Famed Antarctic explorer Ernest Shackleton’s ship Endurance sank more than a century ago and its wreckage remains undiscovered at the bottom of the Weddell Sea as of March 2022.
Now, the team behind its discovery has joined with an Oscar-winning film crew for a new National Geographic documentary showing how they discovered the ship’s final resting place.
“Endurance” consists of thousands of 3D scans shot by 4K cameras deployed to a depth of 3,000 meters (9,843 ft). It premiered at the London Film Festival last weekend before being released in theaters and then on Disney+.
The never-before-seen footage captures everything from a flared gun and the man’s boot to the dinnerware used by the crew and recognizable parts of the ship.
“We were absolutely amazed,” Manson Bound, exploration director of the 2022 Discovery team, told AFP.
“We didn’t expect to see the ship’s wheel – the most symbolic part of the ship – just standing there, upright.”
History broadcaster Dan Snow, executive producer of “Endurance”, called it an “astonishing achievement” that it was found in such an “astonishing condition”.
“No one has ever found a wooden shipwreck, 3,000 meters below the ice in one of the most remote places on Earth,” he said.
“It is important because it connects the story of Shackleton and the 1914-16 expedition to one of the greatest stories ever told – a story of leadership and survival like no other.”
‘I’ll take the cake’
Anglo-Irish explorer Shackleton’s Imperial Trans-Antarctic Expedition was intended to be the first land crossing of the frozen continent.
But its three-masted wooden sailing ship Endurance fell victim to the dangerous Weddell Sea, becoming stuck in pack ice in January 1915. It slowly scuttled and sank after 10 months.
Shackleton, who died in 1922, described the site of the sinking as “the worst part of the worst sea in the world”.
He cemented his status as a legend of exploration by leading himself and his 27 companions on foot on ice and then in boats to the British overseas territory of South Georgia, about 1,400 kilometers (870 mi) east of the Falklands. shored up. ,
Jimmy Chin, who jointly directed and produced the new film with Elizabeth Chai Vasarhelyi, said, “I believe of all the great survival stories I’ve ever heard, this one is the best because it involves so many people.
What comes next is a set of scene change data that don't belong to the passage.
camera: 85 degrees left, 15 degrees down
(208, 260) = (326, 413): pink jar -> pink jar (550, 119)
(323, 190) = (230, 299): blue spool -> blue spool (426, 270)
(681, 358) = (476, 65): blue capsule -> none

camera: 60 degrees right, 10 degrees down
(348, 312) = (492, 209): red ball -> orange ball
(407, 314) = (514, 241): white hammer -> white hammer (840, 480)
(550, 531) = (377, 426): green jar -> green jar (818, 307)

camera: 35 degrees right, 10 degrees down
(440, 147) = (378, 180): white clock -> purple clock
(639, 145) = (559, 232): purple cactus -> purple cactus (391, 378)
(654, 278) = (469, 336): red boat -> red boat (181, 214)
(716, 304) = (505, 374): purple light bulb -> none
Are.”
The husband-and-wife team behind the Oscar-winning film “Free Solo” saw the campaign, organized by the Falklands Maritime Heritage Trust, as an opportunity to “bring the story to a new generation.”
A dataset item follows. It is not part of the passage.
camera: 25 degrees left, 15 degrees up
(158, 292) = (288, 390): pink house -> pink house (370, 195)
The documentary alternates between accounts of the original and 2022 missions, as modern-day explorers conduct dozens of abortive deep-sea dives using state-of-the-art submersibles as the evacuation deadline approaches before the onset of winter.
Bound noted the various challenges facing the latter-day team, including technology, research, and climate, with one being reminiscent of what Shackleton’s men had faced.
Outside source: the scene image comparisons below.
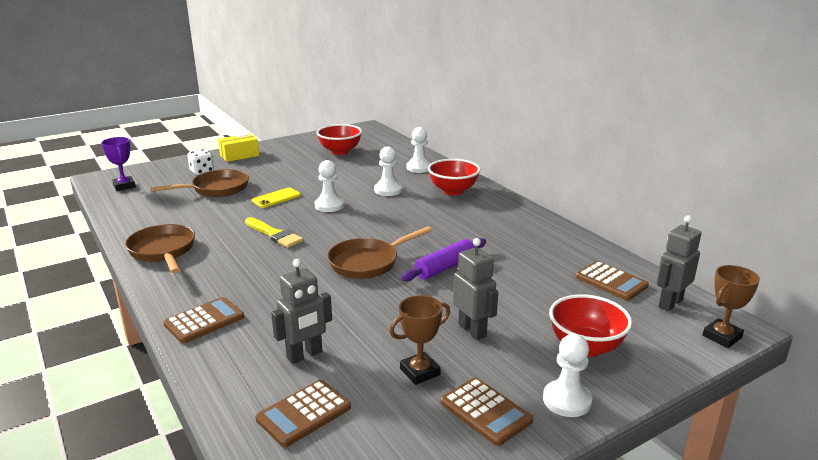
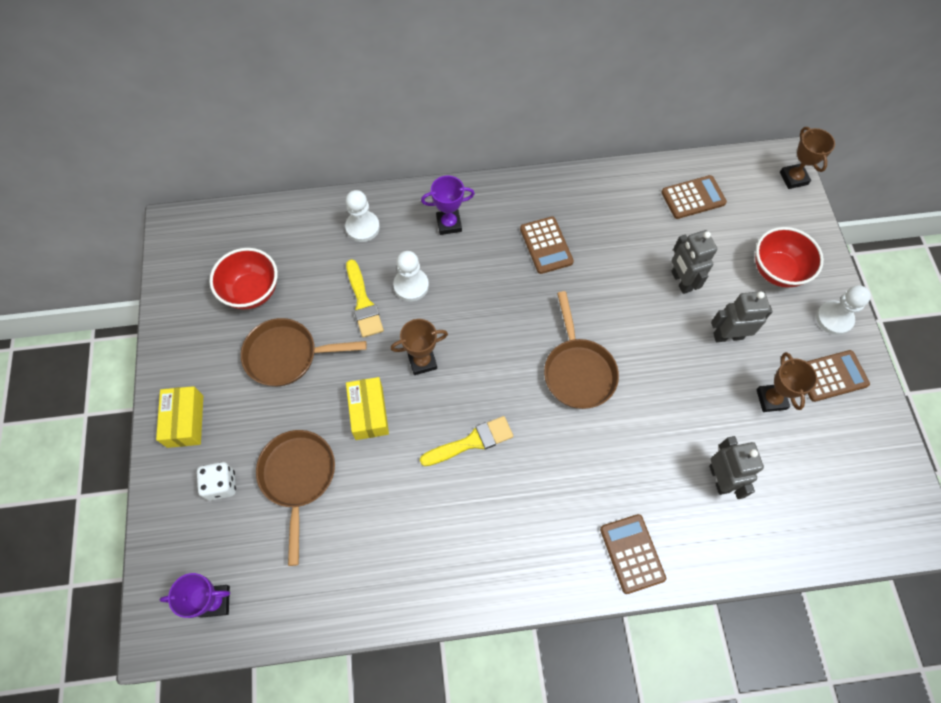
camera: 65 degrees left, 40 degrees up
(163, 251) = (458, 573): brown pan -> brown pan (287, 355)
(276, 198) = (369, 413): yellow phone -> yellow box
(303, 413) = (797, 502): brown calculator -> brown calculator (546, 245)
(329, 205) = (422, 361): white pawn -> brown trophy
(360, 180) = (363, 302): none -> yellow brush
(445, 267) = (616, 309): purple rolling pin -> none
(453, 191) = (449, 224): red bowl -> purple trophy
(670, 303) = (740, 179): grey robot -> grey robot (681, 281)

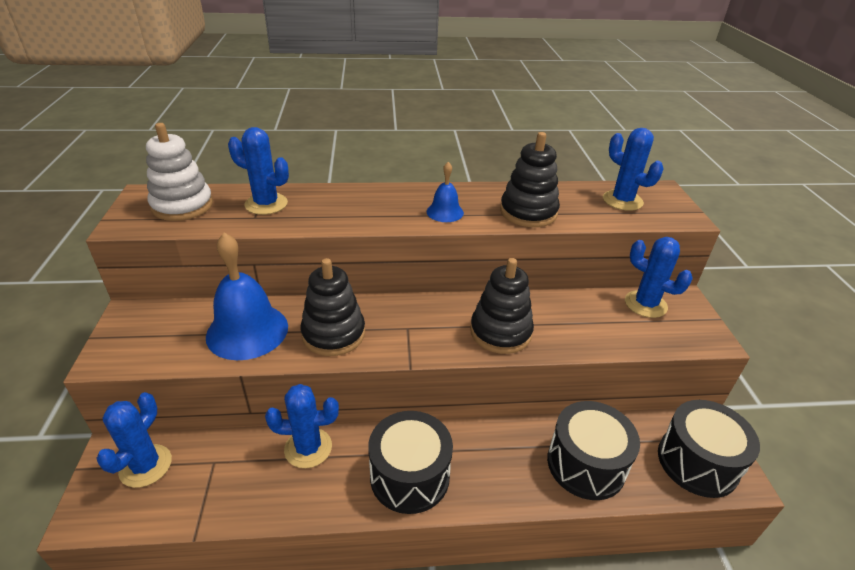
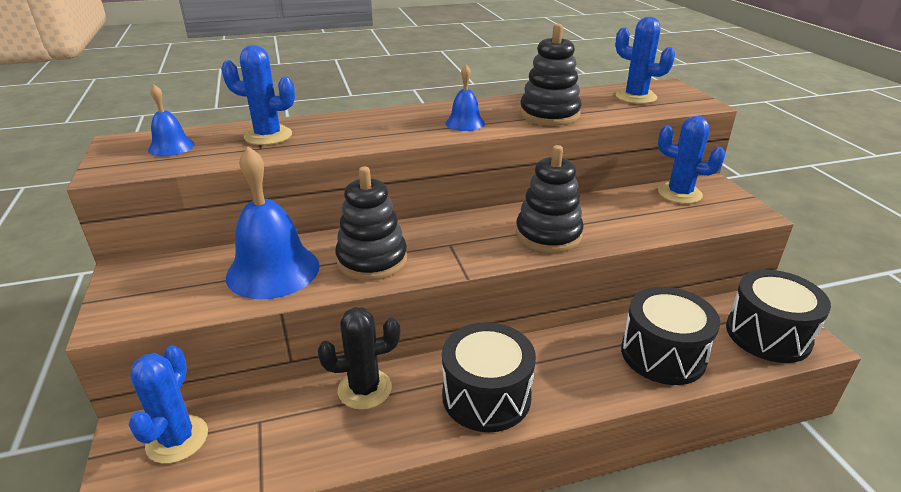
camera: 10 degrees left, 5 degrees down
(182, 206) = (171, 147): white stacking toy -> blue bell
(308, 448) = (364, 389): blue cactus -> black cactus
“Snow, ice and snow,” he said, adding that the documentary clearly highlights the “brutality” of the conditions they faced.
“This is probably the hardest project I’ve ever been involved in… It wasn’t called Unattainable Tolerance for nothing, was it?”
‘Great payoff’
Expedition leader John Shears also said that there was a “real similarity” between the two attempts and that like Shackleton he was ready for “the final polar challenge”.
“More people have been to space orbit than have walked on surface sea ice, where Endurance sank,” said Shears, who previously led an unsuccessful effort to find the wreckage in 2019.
Chin and Vasarhelyi said that combining the two stories was challenging but that they were complementary.
“Both stories, even though 110 years apart, speak to each other,” Vasarhelyi said.
“They both describe this fundamental human condition of daring to dream big…along with ambition, there is also the hard work, determination, patience and ingenuity to make it happen.”
To tell the original story, they chose to use AI to capture the diary entries of Shackleton and six crew members in their voices, based on other recordings.
The filmmakers also used restored and colorized photographs and film campaign footage taken by Frank Hurley.
But audiences will have to wait until the documentary’s finale to see Endurance’s reimagining – a choice Weiserhaly admitted he felt was “terrible” but necessary.
“It was a great story that paid off, but you have to earn it, right?” she explained.
“The cool thing is that the movie actually plays into this introduction… and it creates this amazing moment.”
(Except for the headline, this story has not been edited by NDTV staff and is published from a syndicated feed.)